The broader re-ranking published by The Athletic reflects not just eliminations but shifts in form and confidence among the teams still competing. Sides that arrived as heavy favorites but struggled in group play have dropped. Teams that outperformed expectations have climbed.

How the 48-Team Format Shapes Early Rankings

The 48-team World Cup structure means the early days produce a high volume of results. By day nine, a substantial portion of the group stage is complete, giving analysts enough data to reassess the full field with more confidence than was possible after the opening matches.

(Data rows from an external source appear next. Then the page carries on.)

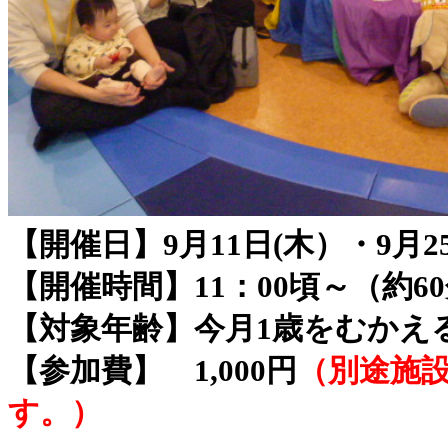
【開催日】9月11日(木）・9月25
【開催時間】11：00頃～（約6
【対象年齢】今月1歳をむかえ
【参加費】 1,000円
（別途施
す。）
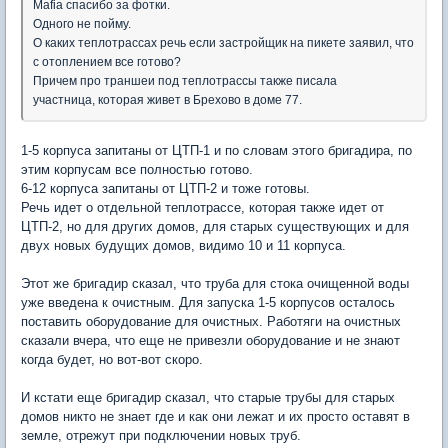
Mafia спасибо за фотки.
Одного не пойму.
О каких теплотрассах речь если застройщик на пикете заявил, что
с отоплением все готово?
Причем про траншеи под теплотрассы также писала
участница, которая живет в Брехово в доме 77.
1-5 корпуса запитаны от ЦТП-1 и по словам этого бригадира, по
этим корпусам все полностью готово.
6-12 корпуса запитаны от ЦТП-2 и тоже готовы.
Речь идет о отдельной теплотрассе, которая также идет от
ЦТП-2, но для других домов, для старых существующих и для
двух новых будущих домов, видимо 10 и 11 корпуса.
Этот же бригадир сказал, что труба для стока очищенной воды
уже введена к очистным. Для запуска 1-5 корпусов осталось
поставить оборудование для очистных. Работяги на очистных
сказали вчера, что еще не привезли оборудование и не знают
когда будет, но вот-вот скоро.
И кстати еще бригадир сказал, что старые трубы для старых
домов никто не знает где и как они лежат и их просто оставят в
земле, отрежут при подключении новых труб.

In a 32-team World Cup, nine days of football would cover most of the group stage. In the 48-team version, the volume is larger and the range of results broader. Some matches involve genuine heavyweights; others pit lower-ranked nations against each other for the first time on the world's biggest stage. That variety makes early re-rankings both more informative and more volatile.

According to The Athletic's analysis, the teams at the top of the revised rankings are those that have not only won their matches but done so convincingly, suggesting genuine depth and tactical consistency. A narrow victory against a lower-ranked opponent offers less reassurance than a dominant performance, and that distinction appears to inform how the publication ordered its list.

Turkey's placement at or near the bottom of that updated ranking, reflecting their elimination, underlines how quickly fortunes can turn in the group stage when results do not go as planned.

What Comes Next

With Turkey out and the rankings reshuffled, attention turns to the teams still fighting for places in the knockout rounds. The remaining European sides, along with the South American and African nations still in contention, will be measured against each other in the coming days as the group stage reaches its conclusion.

The Athletic's day-nine re-ranking serves as a useful checkpoint. It captures the tournament at a moment when early chaos has settled into clearer patterns, and when the teams likely to compete deep into the knockout stage are beginning to separate themselves from those simply playing out their remaining group fixtures.

For Turkey, the exit is a hard stop. For the other 47 nations still involved at various stages, the revised rankings offer a sense of where analysts see the competition heading as the group phase nears its end.

Alex Rivera

Football Correspondent

Alex covers football and the global game with fast, sharp analysis.